- **Problems to work on**:
a: Print the section of the aircraft design preface that opens with the words containing "When they finally" and closes with "final design report.".
b: Write what follows the last sentence of the aircraft design preface.

- **Document segment**:
Aircraft Design Projects for engineering students(download)

Aircraft Design Projects for engineering students

It is tempting to title this book ‘Flights of Fancy’ as this captures the excitement and
expectations at the start of a new design project. The main objective of this book is
to try to convey this feeling to those who are starting to undertake aircraft conceptual
design work for the first time. This often takes place in an educational or industrial
training establishment. Too often, in academic studies, the curiosity and fascination of
project work is lost under a morass of mathematics, computer programming, analytical
methods, project management, time schedules and deadlines. This is a shame as there
are very few occasions in your professional life that you will have the chance to let your
imagination and creativity flow as freely as in these exercises. As students or young
engineers, it is advisable to make the most of such opportunities.
When university faculty or counsellors interview prospective students and ask why
they want to enter the aeronautics profession, the majority will mention that they want
to design aircraft or spacecraft. They often tell of having drawn pictures of aeroplanes
since early childhood and they imagine themselves, immediately after graduation, producing
drawings for the next generation of aircraft. During their first years in the
university, these young men and women are often less than satisfied with their basic
courses in science, mathematics, and engineering as they long to ‘design’ something.
When they finally reach the all-important aircraft design course, for which they have
yearned for so long, they are often surprised. They find that the process of design
requires far more than sketching a pretty picture of their dream aircraft and entering
the performance specifications into some all-purpose computer program which will
print out a final design report.

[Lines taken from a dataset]
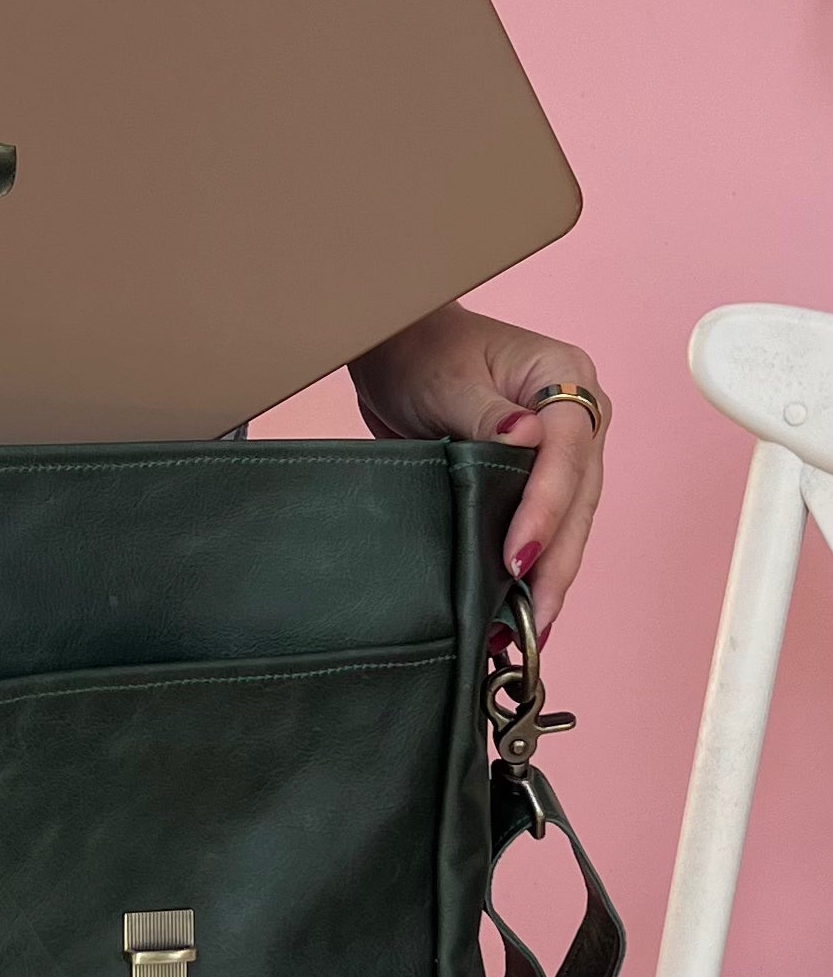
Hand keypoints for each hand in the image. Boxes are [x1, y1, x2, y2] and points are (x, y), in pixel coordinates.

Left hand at [346, 303, 607, 633]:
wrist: (397, 348)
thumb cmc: (420, 349)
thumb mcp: (446, 377)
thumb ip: (486, 412)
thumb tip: (530, 438)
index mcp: (565, 377)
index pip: (568, 453)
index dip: (545, 510)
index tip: (517, 556)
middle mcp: (577, 417)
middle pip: (579, 498)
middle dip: (557, 561)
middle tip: (534, 617)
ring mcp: (562, 451)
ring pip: (570, 523)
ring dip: (550, 576)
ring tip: (530, 628)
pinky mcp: (535, 480)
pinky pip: (546, 527)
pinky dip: (534, 567)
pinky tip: (521, 609)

- **Solved problems**:
a:
When they finally reach the all-important aircraft design course, for which they have
yearned for so long, they are often surprised. They find that the process of design
requires far more than sketching a pretty picture of their dream aircraft and entering
the performance specifications into some all-purpose computer program which will
print out a final design report.

b:
Design is a systematic process. It not only draws upon all of the student’s previous
engineering instruction in structures, aerodynamics, propulsion, control and other
subjects, but also, often for the first time, requires that these individual academic
subjects be applied to a problem concurrently. Students find that the best aerodynamic
solution is not equated to the best structural solution to a problem. Compromises
must be made. They must deal with conflicting constraints imposed on their design
by control requirements and propulsion needs. They may also have to deal with real
world political, environmental, ethical, and human factors. In the end, they find they
must also do practical things like making sure that their ideal wing will pass through
the hangar door!

An overview of the book
This book seeks to guide the student through the preliminary stages of the aircraft
design process. This is done by both explaining the process itself (Chapters 1 and 2)
and by providing a variety of examples of actual student design projects (Chapters 3
to 10). The projects have been used as coursework at universities in the UK and the US.
It should be noted that the project studies presented are not meant to provide a ‘fill in
the blank’ template to be used by future students working on similar design problems
but to provide insight into the process itself. Each design problem, regardless of how
similar it may appear to an earlier aircraft design, is unique and requires a thorough
and systematic investigation. The project studies presented in this book merely serve
as examples of how the design process has been followed in the past by other teams
faced with the task of solving a unique problem in aircraft design.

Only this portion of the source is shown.